En épocas de campaña electoral, las socialistas pro aborto y pro ideología de género han usado el error de la publicación de las fotos de las niñas violadas para hacer una campaña sucia y una vendetta política contra una congresista que por sus leyes aprobadas, les ha quitado el negocio del enfoque de género como política pública y del lobby pro aborto que sostiene que todas las niñas violadas deben abortar al niño concebido como producto de esa violación, un negocio que esas oenegés caviares financian porque es muy lucrativo contar con órganos de niños abortados y otros materiales usados para la industria cosmética.

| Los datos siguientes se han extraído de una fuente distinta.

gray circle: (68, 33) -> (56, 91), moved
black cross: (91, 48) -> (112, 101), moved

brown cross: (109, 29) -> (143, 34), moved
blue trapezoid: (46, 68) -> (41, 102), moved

No se crean el cuento de que defienden a esas niñas violadas, todo responde a un interés económico para lucrar de esa situación adversa promoviendo el falso derecho que dicen que tienen las niñas violadas para tomar la decisión de abortar. En Perú no está aprobado el aborto en caso de violación sexual, solo el aborto terapéutico si es aprobado por una Junta Médica ante un peligro que ponga en riesgo la vida de la madre.

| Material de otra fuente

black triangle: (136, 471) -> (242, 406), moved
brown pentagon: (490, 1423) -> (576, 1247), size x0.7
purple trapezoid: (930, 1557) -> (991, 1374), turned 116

¿Qué hay detrás de este burdo ataque a la congresista Milagros Jáuregui de Aguayo? Una sucia campaña política por elecciones, una vendetta pura y dura porque chocaron con sus bolsillos pro género y pro aborto, así como lo que sería una oscura alianza entre las pro ideología de género y pro aborto con ciertos candidatos dentro del mismo partido Renovación Popular, que no quieren a una candidata cristiana evangélica, defensora de la vida y la familia en el Senado de la República.
Milagros Leiva y Beto Ortiz, son el ejemplo de lo que un periodista ideologizado es capaz de hacer cuando tiene cámaras y poder, segmentando la información, tergiversándola y difundiendo mensajes controversiales contra quién tuvo como único pecado, jalarles la alfombra del negocio de género y pro aborto a las falsas feministas parasitarias del Estado.
Peruanos abran bien los ojos, no se dejen manipular y desinformar por quienes responden a intereses perversos y solo están comprometidos con su billetera, que subestiman la inteligencia de los peruanos que sí saben quiénes están del lado correcto de la historia del Perú.
Este 12 de abril los peruanos de bien sí sabemos a quiénes respaldar y a quienes vetar, no votando por candidatas que son falsas defensoras de las mujeres y que están comprometidas con el negocio de matar niños en el vientre de sus madres.